• _ACTIVITY LIST_
**A.** Answer these questions about the yarn thread, each on its own line:
(i) In which town is Undy Yarn Crafts?
(ii) In which place is Sasha Kagan, according to knitwitgalaxy?
(iii) How many skeins of yarn were in the silk pack that Catlady45 received?
**B.** Reproduce the passage of the yarn thread from "Just received my" up to and including "(Jun 23, 2014)".
**C.** List every distinct date that appears beside a username in the yarn thread.

• _TEXT SEGMENT_
= = = = =
Try Deramores and Black Sheep,they both carry luxury yarns and have fantastic service.Lindseymary


----------



## marg 123 (Oct 17, 2012)

Undy Yarn Crafts in Magor.


----------



## Catlady45 (Sep 6, 2014)

Hi, thanks to all for suggestions. I have looked on Deramores and Loveknitting sites but not Black Sheep, will do that next. I have been to the Undy store which was very good, they have wool and spares for knitting machines, useful as I have borrowed my mums to try, but they did not have what I want, mind you I am not sure what I want! I really want to feel the wool / yarn.


----------



## heatherb (Apr 14, 2013)

Black sheep has a huge selection and I have seen them at the shows with the products x if you check the web site and have any queries you can contact them direct x
My brother lives in Cardiff nut his wife does not knit so no help with suggestions from them I'm afraid xx


----------



## knitwitgalaxy (Jul 27, 2012)

How about Collinette yarns - I just know they are in Wales not sure where. Sasha Kagan is in Powys think she does her own yarns. I have used both of these bought at knit & stitch shows & the Collinette I have bought at shows and on line.


----------



## Catlady45 (Sep 6, 2014)

Thanks you, I have not here'd of either of those. Will look them up.


----------



## Catlady45 (Sep 6, 2014)

Oh my goodness, Colinette Yarns are beautiful. Too much choice, I may have to raid the piggy bank! Thank you so much for replying to my post. :-D


----------



## knitwitgalaxy (Jul 27, 2012)

Catlady45 said:


> Oh my goodness, Colinette Yarns are beautiful. Too much choice, I may have to raid the piggy bank! Thank you so much for replying to my post. :-D


You're welcome, when you have visited them you can tell me where they are. My sis in law lives near Windsor so we go over by ferry to visit her & I might be able to persuede DH to divert!!!!!


----------



## Catlady45 (Sep 6, 2014)

Just received my parcel from Colinette yarns. They do "Creative Packs" that have a selection of they're different yarns in a choce of colour themes. Also a Silk yarn version. I ordered 1 of each. I am thrilled with them and can't wait to try them out. In the silk pack there were 3 skeins of different colour yarn, I have never used a silk yarn before and it feels lovely. I chose pale colours for the other pack and can't believe the variety of yarns. I will try post a photo tomorrow. Thank you Knitwitgalaxy for the recommendation. 
Happy, happy me. :-D


----------



## Mirror (Jun 23, 2014)

There is very goodshop in cwmavon


----------
= = = = =
• _PROVIDED MATERIAL_
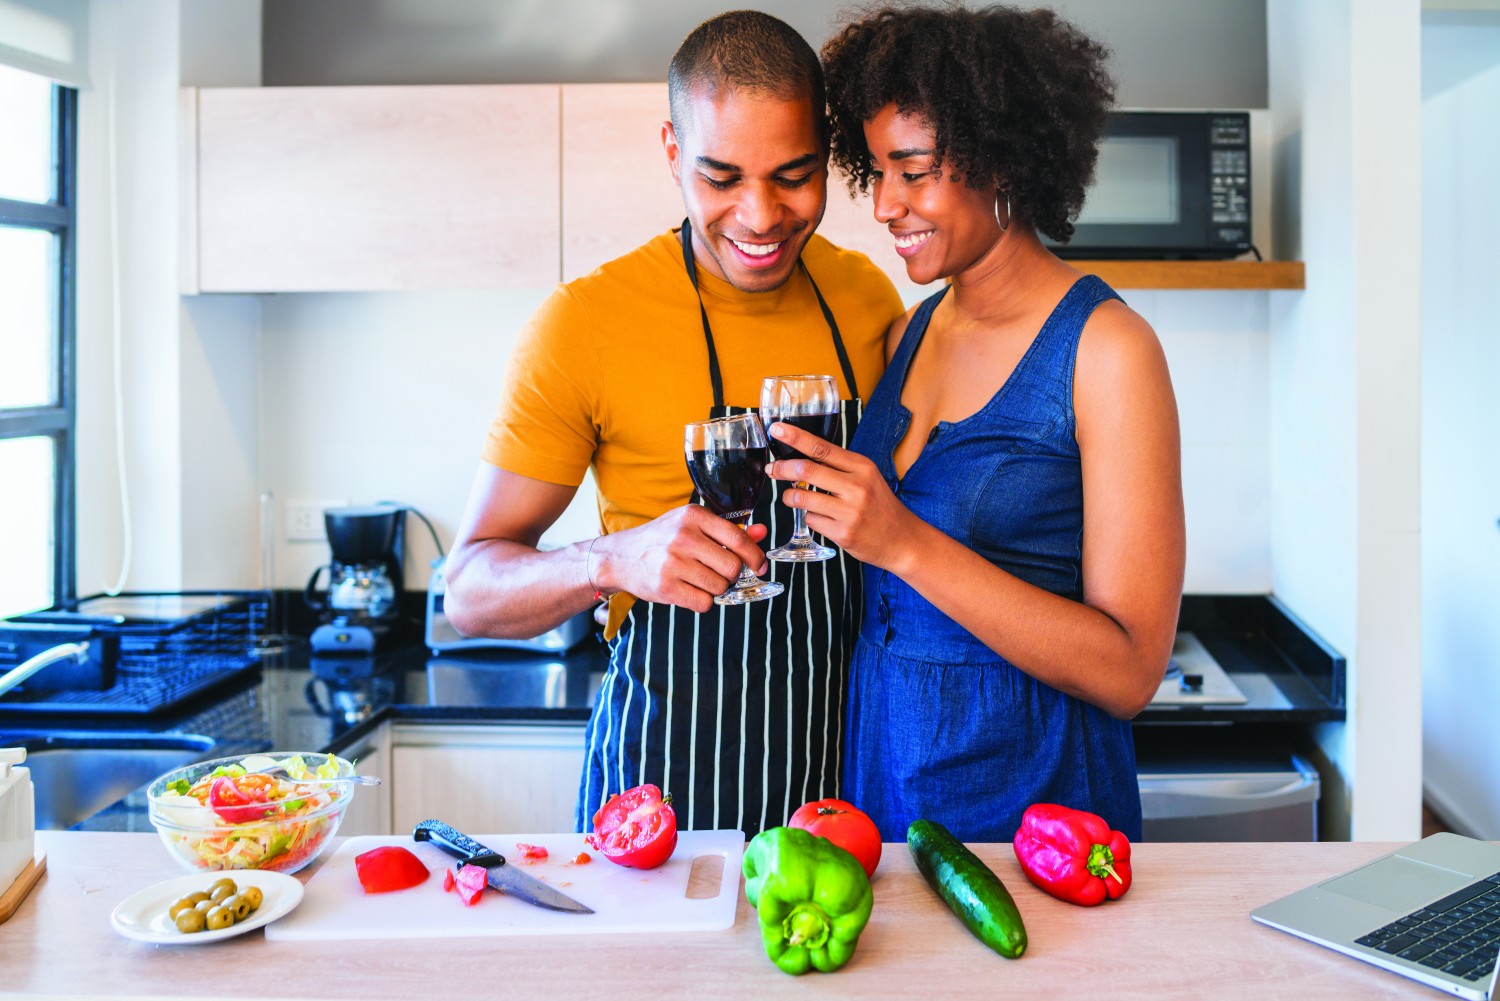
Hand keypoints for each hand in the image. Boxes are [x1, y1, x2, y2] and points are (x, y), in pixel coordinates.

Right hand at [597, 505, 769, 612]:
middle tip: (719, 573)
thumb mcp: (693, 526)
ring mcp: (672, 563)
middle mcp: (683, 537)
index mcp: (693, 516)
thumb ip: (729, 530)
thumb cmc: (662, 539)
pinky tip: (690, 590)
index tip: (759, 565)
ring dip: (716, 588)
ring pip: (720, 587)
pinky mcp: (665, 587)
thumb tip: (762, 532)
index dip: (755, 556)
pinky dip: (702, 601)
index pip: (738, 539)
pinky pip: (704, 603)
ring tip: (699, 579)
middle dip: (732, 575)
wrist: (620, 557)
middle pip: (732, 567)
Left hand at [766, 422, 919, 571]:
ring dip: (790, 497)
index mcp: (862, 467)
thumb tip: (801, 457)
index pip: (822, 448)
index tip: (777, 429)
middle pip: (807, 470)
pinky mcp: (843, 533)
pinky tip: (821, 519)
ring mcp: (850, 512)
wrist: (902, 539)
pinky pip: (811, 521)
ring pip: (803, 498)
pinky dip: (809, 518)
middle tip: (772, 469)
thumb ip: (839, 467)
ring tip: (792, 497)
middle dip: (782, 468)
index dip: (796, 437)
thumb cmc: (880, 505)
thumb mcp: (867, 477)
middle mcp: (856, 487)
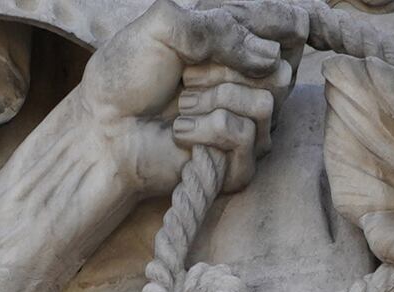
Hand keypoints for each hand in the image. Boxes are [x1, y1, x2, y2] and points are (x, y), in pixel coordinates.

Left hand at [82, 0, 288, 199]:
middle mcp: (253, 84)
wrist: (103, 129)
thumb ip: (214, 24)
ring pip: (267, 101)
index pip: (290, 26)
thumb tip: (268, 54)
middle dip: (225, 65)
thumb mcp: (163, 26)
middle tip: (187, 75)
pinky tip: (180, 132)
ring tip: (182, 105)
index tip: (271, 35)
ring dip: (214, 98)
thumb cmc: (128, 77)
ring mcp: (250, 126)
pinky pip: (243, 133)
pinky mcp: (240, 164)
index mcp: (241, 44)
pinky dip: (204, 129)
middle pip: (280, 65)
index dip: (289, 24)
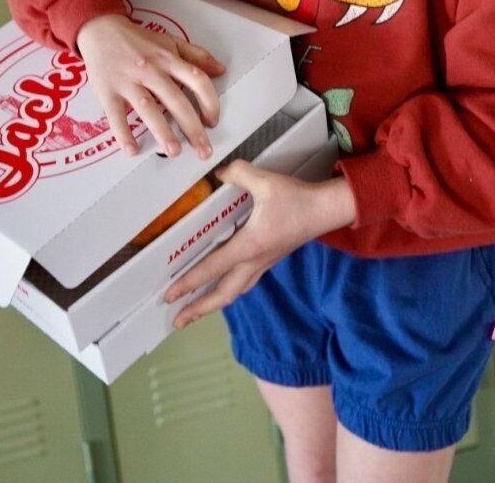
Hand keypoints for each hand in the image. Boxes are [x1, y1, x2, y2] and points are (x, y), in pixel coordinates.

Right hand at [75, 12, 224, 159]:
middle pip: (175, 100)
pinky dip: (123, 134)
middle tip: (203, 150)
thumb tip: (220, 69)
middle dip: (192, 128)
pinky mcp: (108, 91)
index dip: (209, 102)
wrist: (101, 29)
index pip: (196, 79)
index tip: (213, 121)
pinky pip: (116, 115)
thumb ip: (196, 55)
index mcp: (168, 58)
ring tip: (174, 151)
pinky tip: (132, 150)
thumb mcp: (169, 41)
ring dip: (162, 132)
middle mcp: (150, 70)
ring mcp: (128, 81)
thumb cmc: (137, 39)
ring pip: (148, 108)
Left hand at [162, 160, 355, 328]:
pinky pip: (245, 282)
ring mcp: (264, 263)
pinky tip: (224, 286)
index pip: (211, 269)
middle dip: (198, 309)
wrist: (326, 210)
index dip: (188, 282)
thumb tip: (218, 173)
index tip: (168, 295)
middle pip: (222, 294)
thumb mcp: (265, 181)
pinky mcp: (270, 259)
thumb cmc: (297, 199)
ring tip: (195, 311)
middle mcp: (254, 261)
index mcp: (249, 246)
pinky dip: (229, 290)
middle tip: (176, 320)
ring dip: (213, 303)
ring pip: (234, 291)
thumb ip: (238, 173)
= = = = =
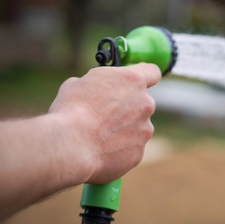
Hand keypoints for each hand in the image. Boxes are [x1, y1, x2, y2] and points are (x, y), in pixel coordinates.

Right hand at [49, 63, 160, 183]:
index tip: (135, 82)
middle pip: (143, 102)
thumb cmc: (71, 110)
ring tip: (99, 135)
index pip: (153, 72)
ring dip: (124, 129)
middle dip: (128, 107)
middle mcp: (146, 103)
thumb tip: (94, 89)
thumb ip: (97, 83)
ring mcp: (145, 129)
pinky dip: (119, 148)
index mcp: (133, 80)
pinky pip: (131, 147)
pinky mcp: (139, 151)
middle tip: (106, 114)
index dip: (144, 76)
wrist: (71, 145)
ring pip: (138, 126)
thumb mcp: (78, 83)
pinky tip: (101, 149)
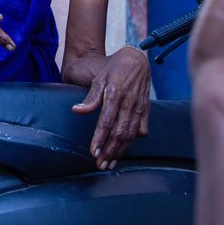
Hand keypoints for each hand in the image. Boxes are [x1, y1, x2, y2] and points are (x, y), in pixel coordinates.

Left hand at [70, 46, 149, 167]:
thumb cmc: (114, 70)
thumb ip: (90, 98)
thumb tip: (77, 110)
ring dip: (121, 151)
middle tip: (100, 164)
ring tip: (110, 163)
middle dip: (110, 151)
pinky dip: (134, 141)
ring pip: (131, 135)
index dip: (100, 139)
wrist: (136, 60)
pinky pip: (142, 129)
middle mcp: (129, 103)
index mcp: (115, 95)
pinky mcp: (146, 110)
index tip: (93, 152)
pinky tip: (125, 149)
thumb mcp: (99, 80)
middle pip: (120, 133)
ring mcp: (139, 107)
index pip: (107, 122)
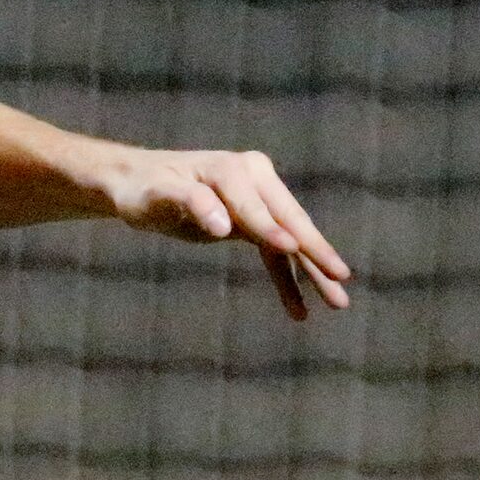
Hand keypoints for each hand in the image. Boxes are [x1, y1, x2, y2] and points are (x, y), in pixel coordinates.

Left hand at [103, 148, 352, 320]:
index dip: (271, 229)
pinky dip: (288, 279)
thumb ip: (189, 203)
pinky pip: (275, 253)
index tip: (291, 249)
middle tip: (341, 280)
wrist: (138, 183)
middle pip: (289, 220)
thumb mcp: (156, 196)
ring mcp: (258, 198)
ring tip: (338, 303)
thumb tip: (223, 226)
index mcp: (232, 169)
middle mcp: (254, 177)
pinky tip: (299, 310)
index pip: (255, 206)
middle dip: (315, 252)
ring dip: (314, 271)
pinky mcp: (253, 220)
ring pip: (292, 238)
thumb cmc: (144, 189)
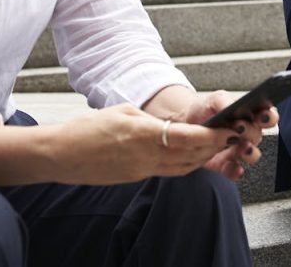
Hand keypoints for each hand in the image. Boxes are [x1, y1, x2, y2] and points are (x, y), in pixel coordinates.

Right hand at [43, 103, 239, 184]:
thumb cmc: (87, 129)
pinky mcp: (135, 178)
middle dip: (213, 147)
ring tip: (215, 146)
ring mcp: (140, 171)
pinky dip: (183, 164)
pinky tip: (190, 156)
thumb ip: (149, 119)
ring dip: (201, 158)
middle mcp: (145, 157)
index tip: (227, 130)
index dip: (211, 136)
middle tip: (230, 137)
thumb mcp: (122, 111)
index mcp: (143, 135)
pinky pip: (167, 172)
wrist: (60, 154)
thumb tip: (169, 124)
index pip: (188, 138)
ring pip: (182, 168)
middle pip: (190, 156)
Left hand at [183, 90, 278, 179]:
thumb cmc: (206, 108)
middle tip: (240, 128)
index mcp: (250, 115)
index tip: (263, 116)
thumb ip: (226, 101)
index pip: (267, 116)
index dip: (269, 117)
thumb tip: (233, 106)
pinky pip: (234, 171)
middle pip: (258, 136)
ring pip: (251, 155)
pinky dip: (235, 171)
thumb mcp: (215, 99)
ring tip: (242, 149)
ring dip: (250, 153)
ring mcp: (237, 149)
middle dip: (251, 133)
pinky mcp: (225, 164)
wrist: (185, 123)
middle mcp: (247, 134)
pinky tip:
= = = = =
• _EXPECTED OUTPUTS_
**A.**
(i) Magor
(ii) Powys
(iii) 3

**B.**
Just received my parcel from Colinette yarns. They do "Creative Packs" that have a selection of they're different yarns in a choce of colour themes. Also a Silk yarn version. I ordered 1 of each. I am thrilled with them and can't wait to try them out. In the silk pack there were 3 skeins of different colour yarn, I have never used a silk yarn before and it feels lovely. I chose pale colours for the other pack and can't believe the variety of yarns. I will try post a photo tomorrow. Thank you Knitwitgalaxy for the recommendation. 
Happy, happy me. :-D


----------



## Mirror (Jun 23, 2014)

**C.**
Oct 17, 2012
Sep 6, 2014
Apr 14, 2013
Jul 27, 2012
Jun 23, 2014